Next steps for government forces
The capture of Al-Qusayr will allow the Syrian Army to attempt to take on the insurgents in other parts of Homs Province, including Rastan and Talbisseh, and neighbourhoods within the city of Homs itself. The government forces' and Hizbullah's priority will then shift to Damascus Province, particularly areas near the Lebanese border, and the city of Aleppo, where pro-government militias are massing along with the Army.

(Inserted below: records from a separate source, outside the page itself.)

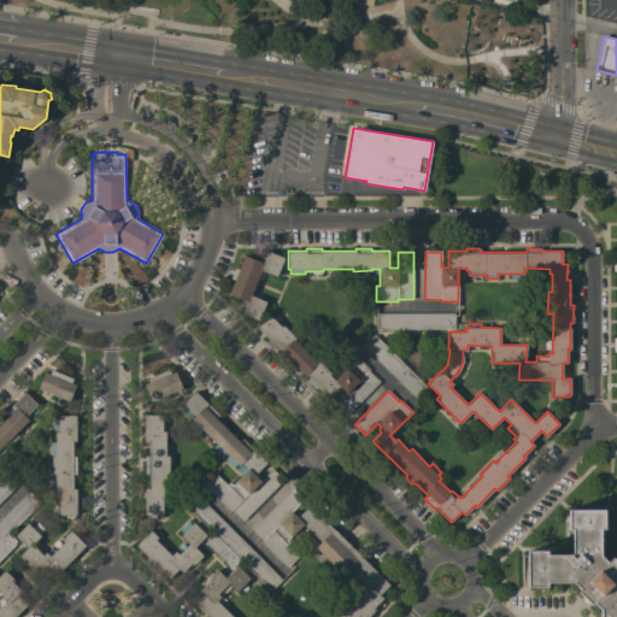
[(234,280),(230,278),(235,268),(239,270),(245,256),(263,263),(268,251),(283,258),(282,262),(287,264),(281,276),(277,275),(276,276),(265,271),(262,280),(258,278),(253,287),(258,289),(256,298),(266,301),(258,321),(242,313),(247,301),(228,294),(234,280)]
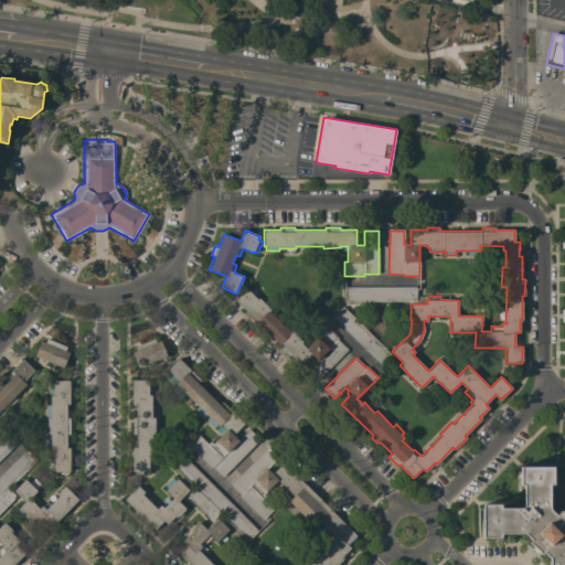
[(344,287),(416,286),(416,301),(344,301),(344,287)]
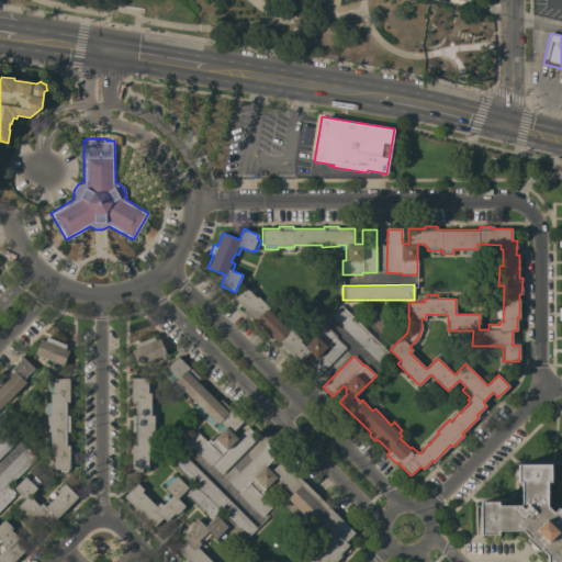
[(305,368),(316,358),(313,355),(312,356),(308,356),(307,355),(299,363),(289,352),(287,355),(276,343),(277,341),(256,319),(254,322),(243,311),(245,308),(234,299),(246,287),(256,298),(258,296),(269,307),(268,308),(288,329),(290,328),(302,340),(300,341),(304,346),(325,325),(337,336),(336,337),(346,348),(315,379),(305,368)]
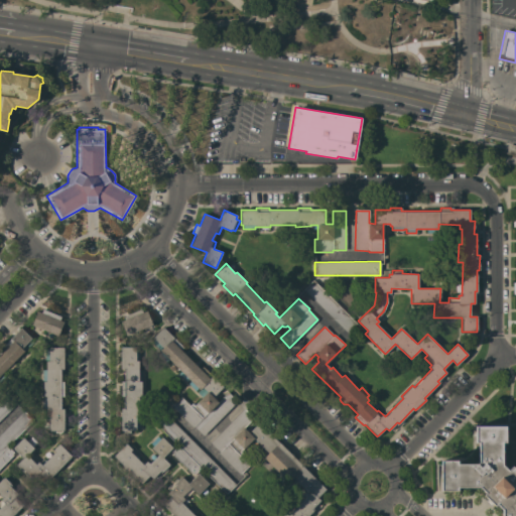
[(313,279),(359,326),(350,335),(303,289),(313,279)]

From its current position, the Syrian government will attempt to reassert control over additional urban areas, but will probably be unable to fully secure Aleppo or Damascus for at least several months, if at all, given their much larger size and the ability of insurgents to access supply lines from neighbouring countries. The government will almost certainly be unable to capture, hold, and secure rural areas in Aleppo, Idlib, and Damascus Provinces. This will ensure that the insurgents will not be defeated completely, and that the civil war will continue for at least until the middle of 2014. This could lead Hizbullah to send more and more fighters to Syria; unconfirmed reports have surfaced claiming that Hizbullah has already sent 4,000 fighters in total to Damascus and Aleppo, though these numbers are almost certainly very heavily exaggerated.
Outlook and implications
As Hizbullah's involvement in Syria deepens, and produces more results in favour of the Syrian president, the Lebanese Sunni Salafis and the Syrian insurgents' foreign backers, primarily Saudi Arabia, Qatar, and Turkey, will seek to further support the opposition forces by forcing Hizbullah to fight on multiple fronts. This raises the risk of fighting between Sunni and Alawi in Tripoli, and between Sunni and Shia in the Bekaa, Hermel, and Akkar regions. Lebanon will also be at high risk, with instability growing in Beirut's Tariq Jdeedeh, Corniche al-Mazra'a, and Sports City areas, and the city of Sidon. Violence in Lebanon would considerably worsen in the increasingly likely event that Palestinian Sunni groups in the refugee camps in Lebanon are used as proxy fighters by Syria's opposition. On 30 May, gunmen from the Shia party, Amal, and from Palestinian refugee camps fought one another for a few hours in Beirut, near the Sports City and the Chatila refugee camp, most likely in a dispute over the intervention of Lebanese Shia in Syria.